__Try it__
When you reach the line containing "X168732500Y-99157000D03*" in the entries below, begin reproducing lines exactly, and stop once the line containing "X154642500Y-110967000D03*" is done.

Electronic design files
********************

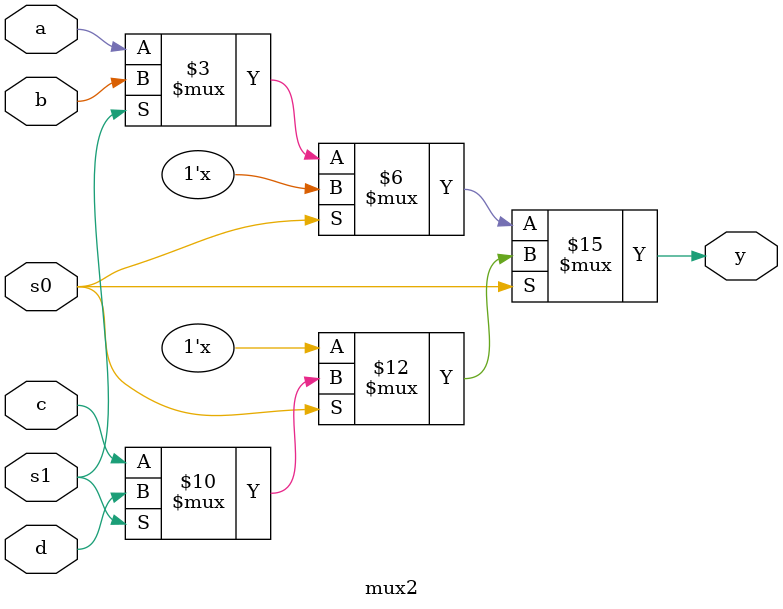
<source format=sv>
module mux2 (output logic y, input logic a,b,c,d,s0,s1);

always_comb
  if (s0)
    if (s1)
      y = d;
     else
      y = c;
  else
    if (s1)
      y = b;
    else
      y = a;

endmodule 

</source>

********************

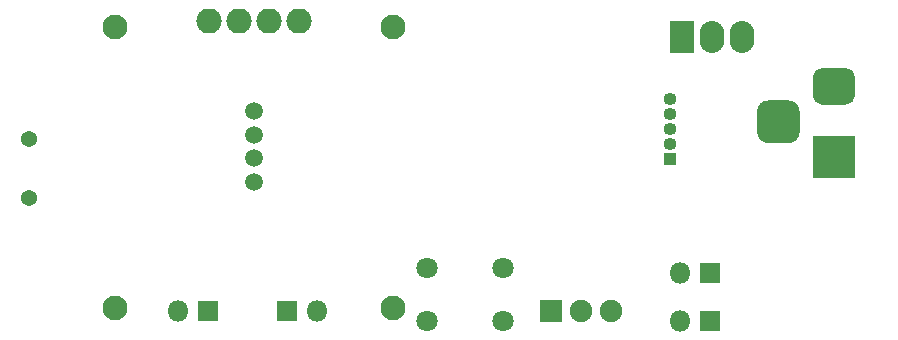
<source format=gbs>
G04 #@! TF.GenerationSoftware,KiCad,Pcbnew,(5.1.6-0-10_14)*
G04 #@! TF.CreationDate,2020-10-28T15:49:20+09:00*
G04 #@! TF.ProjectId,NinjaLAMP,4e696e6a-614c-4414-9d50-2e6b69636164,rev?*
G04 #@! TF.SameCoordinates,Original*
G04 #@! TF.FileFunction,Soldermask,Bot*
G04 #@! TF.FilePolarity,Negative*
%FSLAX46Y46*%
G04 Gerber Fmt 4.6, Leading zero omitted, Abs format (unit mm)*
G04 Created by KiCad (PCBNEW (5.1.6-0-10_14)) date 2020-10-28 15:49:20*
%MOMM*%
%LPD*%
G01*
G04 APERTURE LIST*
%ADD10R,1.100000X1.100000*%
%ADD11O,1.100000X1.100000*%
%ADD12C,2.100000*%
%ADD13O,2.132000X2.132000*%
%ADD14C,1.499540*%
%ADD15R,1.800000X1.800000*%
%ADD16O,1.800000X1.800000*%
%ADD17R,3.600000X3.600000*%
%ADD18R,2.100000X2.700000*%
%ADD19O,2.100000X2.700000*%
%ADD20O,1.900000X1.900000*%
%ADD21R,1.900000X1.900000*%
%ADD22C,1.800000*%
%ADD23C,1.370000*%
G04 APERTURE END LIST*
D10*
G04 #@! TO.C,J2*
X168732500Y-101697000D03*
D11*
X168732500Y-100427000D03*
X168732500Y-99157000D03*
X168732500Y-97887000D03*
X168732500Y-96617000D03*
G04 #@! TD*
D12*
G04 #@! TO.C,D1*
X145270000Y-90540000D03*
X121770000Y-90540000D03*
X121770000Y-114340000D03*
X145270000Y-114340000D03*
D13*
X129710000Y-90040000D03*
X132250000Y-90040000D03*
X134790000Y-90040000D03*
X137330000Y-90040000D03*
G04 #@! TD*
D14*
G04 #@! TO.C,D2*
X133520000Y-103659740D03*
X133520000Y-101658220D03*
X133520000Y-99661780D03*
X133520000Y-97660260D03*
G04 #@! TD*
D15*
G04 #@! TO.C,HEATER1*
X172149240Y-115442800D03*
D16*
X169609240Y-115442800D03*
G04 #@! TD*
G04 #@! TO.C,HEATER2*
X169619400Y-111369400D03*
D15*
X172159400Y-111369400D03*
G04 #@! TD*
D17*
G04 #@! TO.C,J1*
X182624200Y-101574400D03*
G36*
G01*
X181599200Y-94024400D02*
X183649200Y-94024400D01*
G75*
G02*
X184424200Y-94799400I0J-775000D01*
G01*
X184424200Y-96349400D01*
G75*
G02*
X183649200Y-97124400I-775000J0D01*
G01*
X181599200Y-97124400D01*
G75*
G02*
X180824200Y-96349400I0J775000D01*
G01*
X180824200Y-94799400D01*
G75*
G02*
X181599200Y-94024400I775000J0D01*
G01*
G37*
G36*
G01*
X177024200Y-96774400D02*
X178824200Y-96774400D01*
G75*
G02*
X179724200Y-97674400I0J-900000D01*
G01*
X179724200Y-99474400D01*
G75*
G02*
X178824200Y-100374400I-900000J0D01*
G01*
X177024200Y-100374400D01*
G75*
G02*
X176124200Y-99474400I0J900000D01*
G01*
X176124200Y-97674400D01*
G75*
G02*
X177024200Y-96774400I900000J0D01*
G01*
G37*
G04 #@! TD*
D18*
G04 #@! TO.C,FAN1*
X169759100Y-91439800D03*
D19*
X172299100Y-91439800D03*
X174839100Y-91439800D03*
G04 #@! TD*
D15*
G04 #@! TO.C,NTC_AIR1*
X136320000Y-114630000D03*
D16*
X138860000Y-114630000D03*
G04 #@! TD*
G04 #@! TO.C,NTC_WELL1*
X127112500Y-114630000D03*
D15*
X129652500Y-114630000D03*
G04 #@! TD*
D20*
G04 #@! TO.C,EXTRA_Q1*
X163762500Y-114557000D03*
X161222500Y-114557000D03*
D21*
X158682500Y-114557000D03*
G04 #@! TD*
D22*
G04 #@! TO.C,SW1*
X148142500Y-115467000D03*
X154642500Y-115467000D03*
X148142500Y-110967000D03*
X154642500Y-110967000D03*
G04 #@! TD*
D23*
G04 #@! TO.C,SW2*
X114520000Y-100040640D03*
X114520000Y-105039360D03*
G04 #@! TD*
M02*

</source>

********************

__Response area__
X168732500Y-99157000D03*
X168732500Y-97887000D03*
X168732500Y-96617000D03*
G04 #@! TD*
D12*
G04 #@! TO.C,D1*
X145270000Y-90540000D03*
X121770000Y-90540000D03*
X121770000Y-114340000D03*
X145270000Y-114340000D03*
D13*
X129710000Y-90040000D03*
X132250000Y-90040000D03*
X134790000Y-90040000D03*
X137330000Y-90040000D03*
G04 #@! TD*
D14*
G04 #@! TO.C,D2*
X133520000Y-103659740D03*
X133520000Y-101658220D03*
X133520000Y-99661780D03*
X133520000Y-97660260D03*
G04 #@! TD*
D15*
G04 #@! TO.C,HEATER1*
X172149240Y-115442800D03*
D16*
X169609240Y-115442800D03*
G04 #@! TD*
G04 #@! TO.C,HEATER2*
X169619400Y-111369400D03*
D15*
X172159400Y-111369400D03*
G04 #@! TD*
D17*
G04 #@! TO.C,J1*
X182624200Y-101574400D03*
G36*
G01*
X181599200Y-94024400D02*
X183649200Y-94024400D01*
G75*
G02*
X184424200Y-94799400I0J-775000D01*
G01*
X184424200Y-96349400D01*
G75*
G02*
X183649200Y-97124400I-775000J0D01*
G01*
X181599200Y-97124400D01*
G75*
G02*
X180824200Y-96349400I0J775000D01*
G01*
X180824200Y-94799400D01*
G75*
G02*
X181599200Y-94024400I775000J0D01*
G01*
G37*
G36*
G01*
X177024200Y-96774400D02*
X178824200Y-96774400D01*
G75*
G02*
X179724200Y-97674400I0J-900000D01*
G01*
X179724200Y-99474400D01*
G75*
G02*
X178824200Y-100374400I-900000J0D01*
G01*
X177024200Y-100374400D01*
G75*
G02*
X176124200Y-99474400I0J900000D01*
G01*
X176124200Y-97674400D01*
G75*
G02*
X177024200Y-96774400I900000J0D01*
G01*
G37*
G04 #@! TD*
D18*
G04 #@! TO.C,FAN1*
X169759100Y-91439800D03*
D19*
X172299100Y-91439800D03*
X174839100Y-91439800D03*
G04 #@! TD*
D15*
G04 #@! TO.C,NTC_AIR1*
X136320000Y-114630000D03*
D16*
X138860000Y-114630000D03*
G04 #@! TD*
G04 #@! TO.C,NTC_WELL1*
X127112500Y-114630000D03*
D15*
X129652500Y-114630000D03*
G04 #@! TD*
D20*
G04 #@! TO.C,EXTRA_Q1*
X163762500Y-114557000D03*
X161222500Y-114557000D03*
D21*
X158682500Y-114557000D03*
G04 #@! TD*
D22*
G04 #@! TO.C,SW1*
X148142500Y-115467000D03*
X154642500Y-115467000D03*
X148142500Y-110967000D03*
X154642500Y-110967000D03*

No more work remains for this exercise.